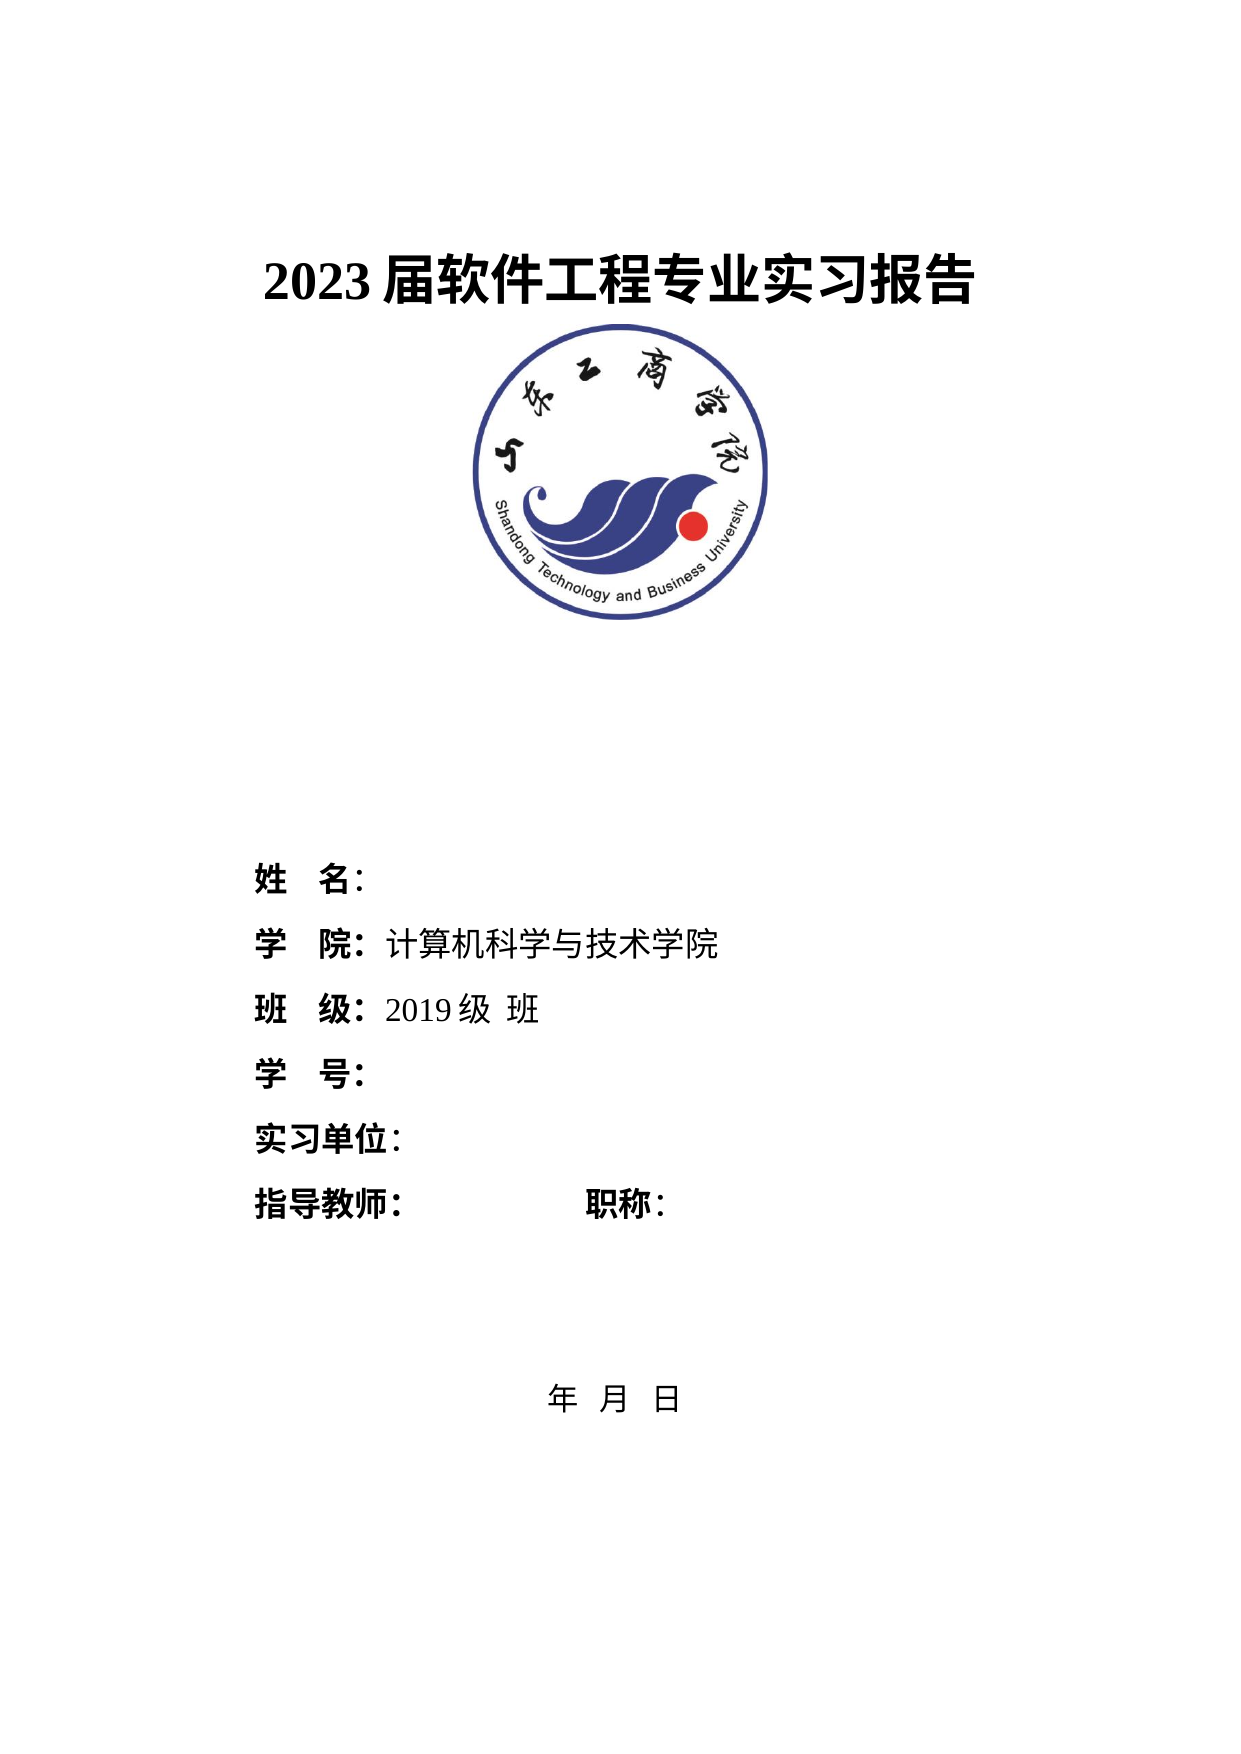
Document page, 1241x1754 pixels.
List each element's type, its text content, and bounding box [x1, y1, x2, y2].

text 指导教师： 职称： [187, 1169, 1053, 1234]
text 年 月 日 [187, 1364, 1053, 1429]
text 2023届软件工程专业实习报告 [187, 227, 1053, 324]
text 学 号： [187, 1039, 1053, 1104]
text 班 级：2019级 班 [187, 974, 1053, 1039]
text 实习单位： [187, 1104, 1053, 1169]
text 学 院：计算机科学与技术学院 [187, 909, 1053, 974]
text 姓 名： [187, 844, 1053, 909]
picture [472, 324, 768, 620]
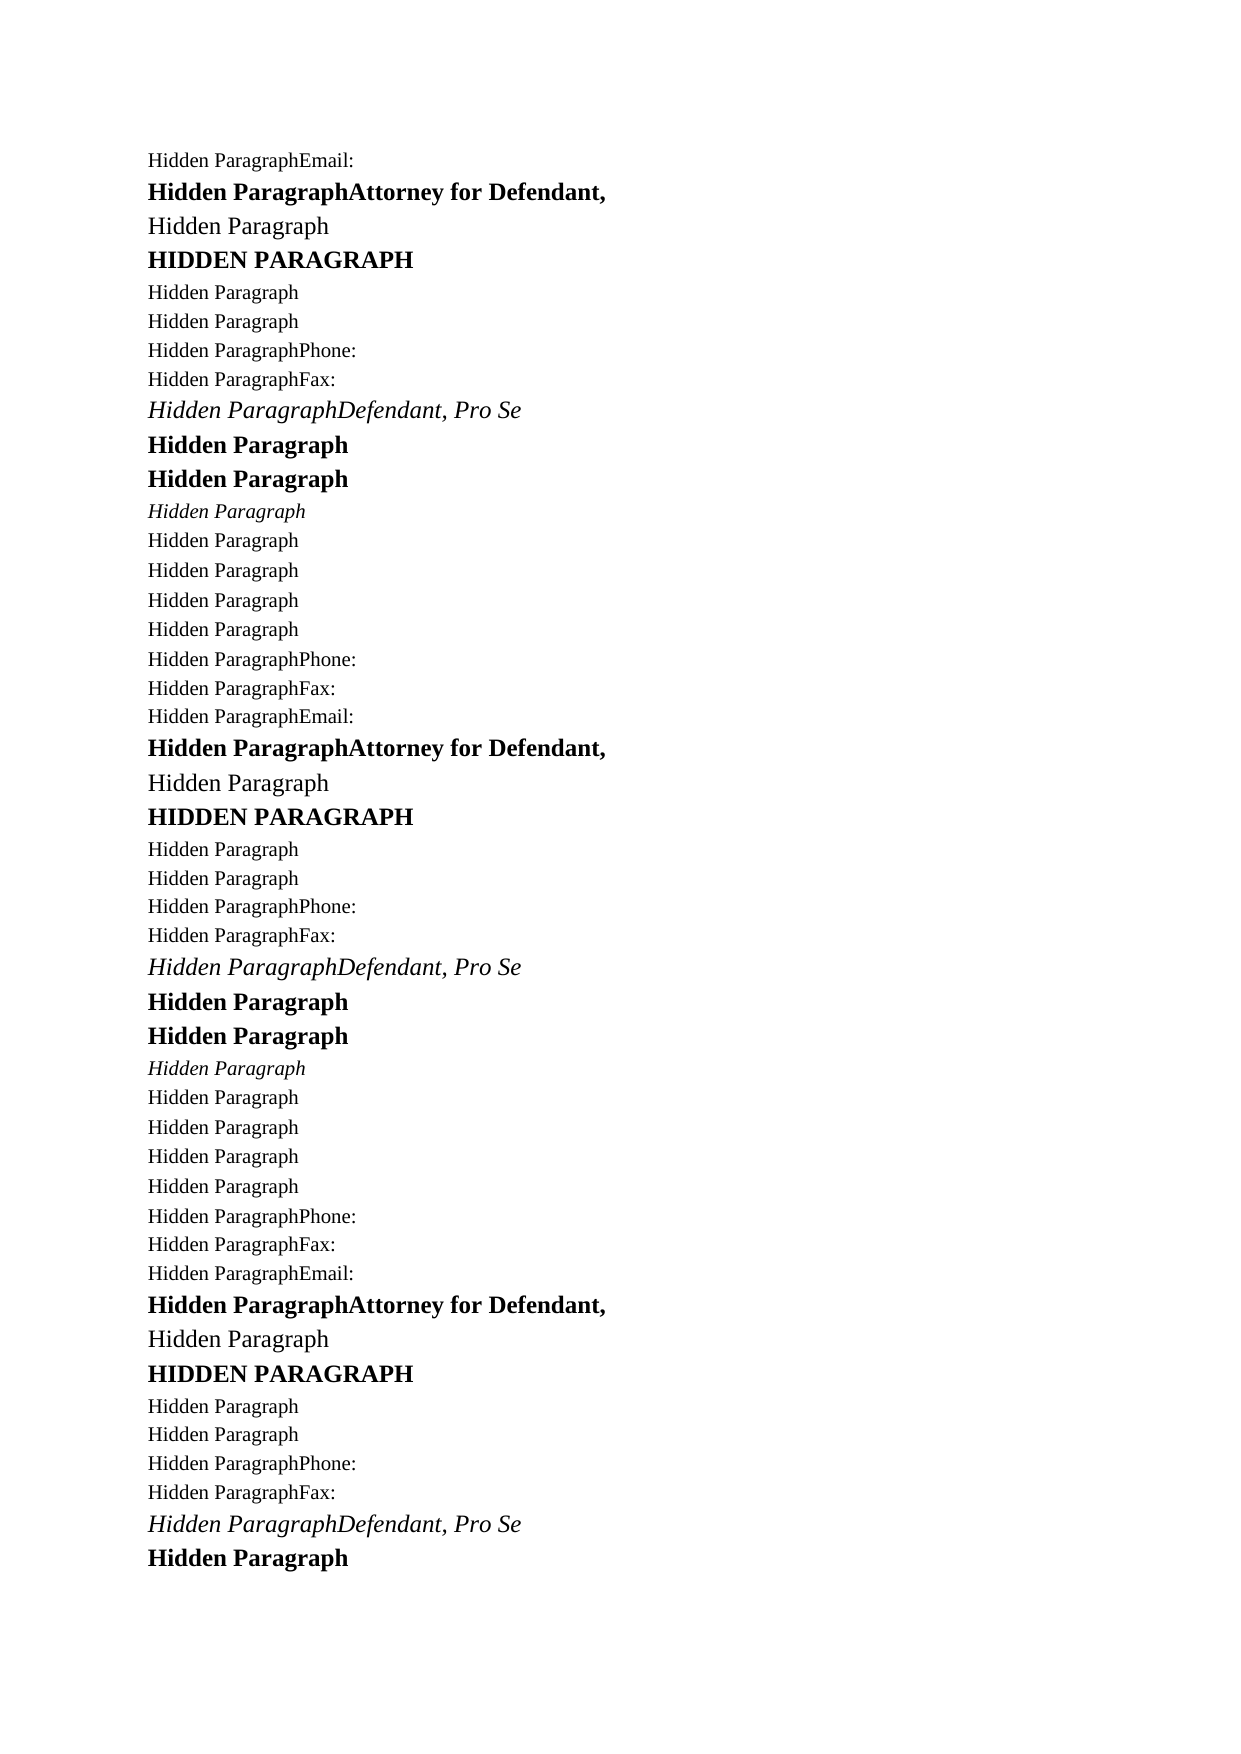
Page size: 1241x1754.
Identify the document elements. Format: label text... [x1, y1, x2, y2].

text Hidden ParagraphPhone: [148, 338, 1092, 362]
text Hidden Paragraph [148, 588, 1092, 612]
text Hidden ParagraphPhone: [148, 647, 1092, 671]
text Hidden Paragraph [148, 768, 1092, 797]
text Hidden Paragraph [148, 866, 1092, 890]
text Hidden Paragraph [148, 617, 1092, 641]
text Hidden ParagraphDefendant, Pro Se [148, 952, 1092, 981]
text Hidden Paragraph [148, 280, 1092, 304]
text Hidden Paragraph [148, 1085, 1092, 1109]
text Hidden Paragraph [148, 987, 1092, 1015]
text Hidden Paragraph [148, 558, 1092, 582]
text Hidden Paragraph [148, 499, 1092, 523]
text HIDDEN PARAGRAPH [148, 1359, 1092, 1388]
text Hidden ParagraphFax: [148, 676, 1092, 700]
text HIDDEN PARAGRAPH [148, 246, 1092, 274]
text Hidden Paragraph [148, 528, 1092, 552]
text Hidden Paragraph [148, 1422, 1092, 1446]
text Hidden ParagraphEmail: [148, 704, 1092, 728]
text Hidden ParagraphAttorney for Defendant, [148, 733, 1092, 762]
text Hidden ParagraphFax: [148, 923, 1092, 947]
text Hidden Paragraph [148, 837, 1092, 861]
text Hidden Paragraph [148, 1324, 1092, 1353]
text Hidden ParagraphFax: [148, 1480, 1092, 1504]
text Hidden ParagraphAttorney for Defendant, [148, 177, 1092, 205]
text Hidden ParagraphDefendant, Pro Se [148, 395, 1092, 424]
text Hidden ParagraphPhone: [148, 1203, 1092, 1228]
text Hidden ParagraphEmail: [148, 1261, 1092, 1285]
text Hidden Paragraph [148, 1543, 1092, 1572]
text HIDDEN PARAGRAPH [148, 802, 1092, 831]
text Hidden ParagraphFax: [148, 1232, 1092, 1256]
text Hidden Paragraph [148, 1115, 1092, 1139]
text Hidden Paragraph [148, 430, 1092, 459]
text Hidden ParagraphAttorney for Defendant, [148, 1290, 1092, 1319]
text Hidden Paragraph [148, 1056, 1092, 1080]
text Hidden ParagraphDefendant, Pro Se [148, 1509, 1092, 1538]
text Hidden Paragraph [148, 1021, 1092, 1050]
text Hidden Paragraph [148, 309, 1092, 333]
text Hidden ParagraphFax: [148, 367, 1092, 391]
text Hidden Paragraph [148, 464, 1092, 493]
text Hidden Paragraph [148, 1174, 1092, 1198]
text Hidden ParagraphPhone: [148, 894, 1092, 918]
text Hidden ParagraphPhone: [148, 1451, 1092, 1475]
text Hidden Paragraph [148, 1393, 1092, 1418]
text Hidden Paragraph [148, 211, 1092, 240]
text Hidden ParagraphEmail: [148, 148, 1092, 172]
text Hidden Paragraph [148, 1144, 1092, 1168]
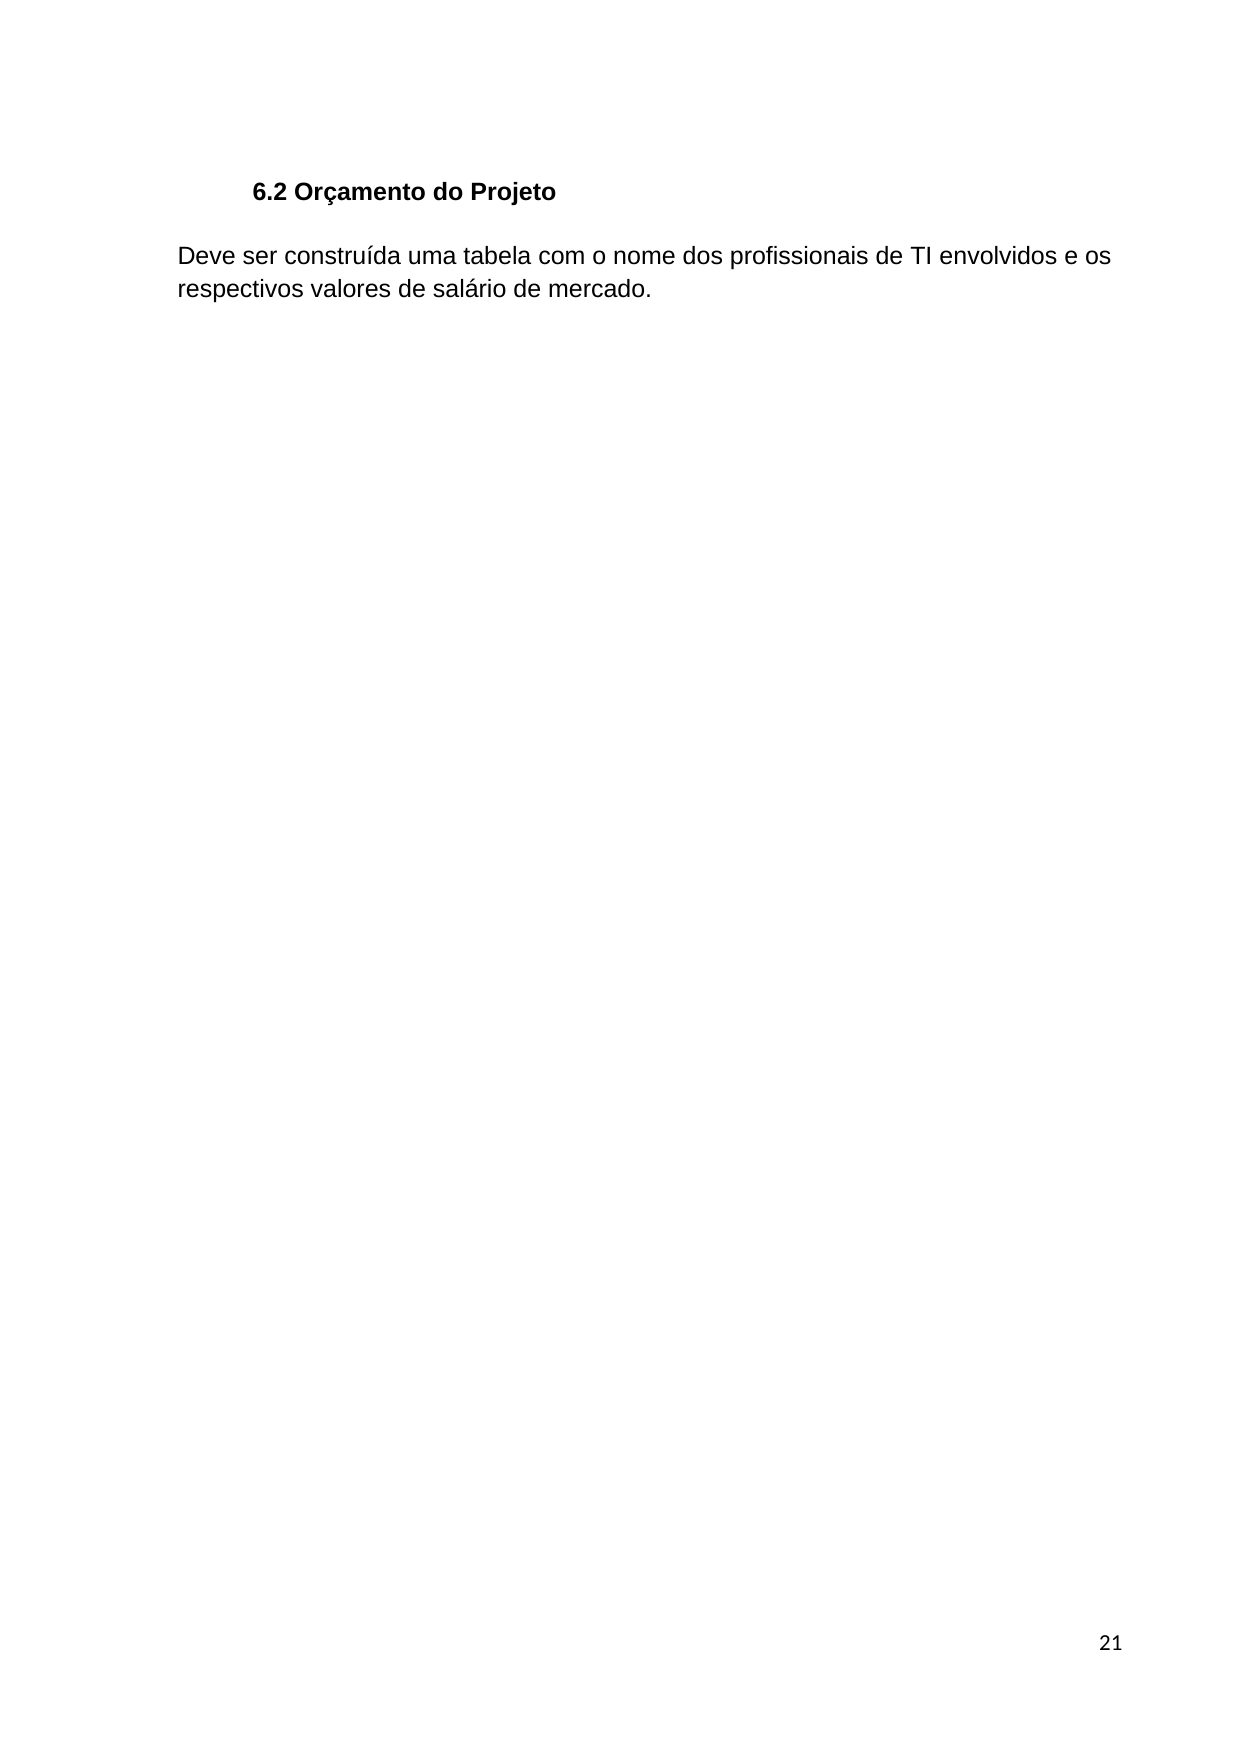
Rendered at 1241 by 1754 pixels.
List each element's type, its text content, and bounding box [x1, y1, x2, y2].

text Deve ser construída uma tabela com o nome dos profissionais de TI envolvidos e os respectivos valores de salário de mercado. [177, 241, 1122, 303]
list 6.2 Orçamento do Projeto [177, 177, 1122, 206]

### Job item
Search the records for the word "pixels" and return every line that holds it.

### Exercise output
Document page, 1241x1754 pixels.
Rendered at 1241 by 1754 pixels.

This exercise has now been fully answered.